# Set and forget your super?



## Aussiesteve (30 January 2016)

I guess this is a question about timing the market. So what do folk recommend in regard to Super - set and forget your investment options or switch to lower risk options if you sense a downturn up ahead? 

Any basic clues how a person might predict a downturn?

Ps For those interested (and I haven't quite got my head around his formula) there is a guy by name of Matthew Ford (http://www.forward.com.au/superannuation/protectingyoursuper.html > who regularly sends out to subscribers, free updates to the spreadsheet he uses to protect his super.


----------



## Value Collector (30 January 2016)

*Re: Set and forget your super??*



Aussiesteve said:


> I guess this is a question about timing the market.
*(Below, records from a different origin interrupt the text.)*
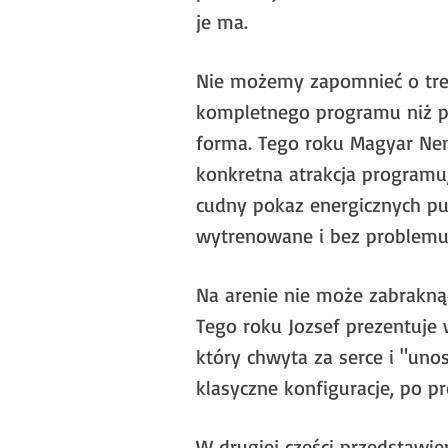
je ma.
Nie możemy zapomnieć o tres
kompletnego programu niż pro
forma. Tego roku Magyar Nem
konkretna atrakcja programu,
cudny pokaz energicznych pu
wytrenowane i bez problemu
Na arenie nie może zabraknąć
Tego roku Jozsef prezentuje 
który chwyta za serce i "unos
klasyczne konfiguracje, po pr
W drugiej części przedstawie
So what do folk recommend in regard to Super - set and forget your investment options or switch to lower risk options if you sense a downturn up ahead?
> 
> Any basic clues how a person might predict a downturn?
> 
> Ps For those interested (and I haven't quite got my head around his formula) there is a guy by name of Matthew Ford (http://www.forward.com.au/superannuation/protectingyoursuper.html > who regularly sends out to subscribers, free updates to the spreadsheet he uses to protect his super.




I have my super on a set and forget index asx200 index fund.

In my personal investments I price markets rather than time, I spend my time trying to find good businesses I can understand and then buy them for good prices, and hold them for very long periods of time.


----------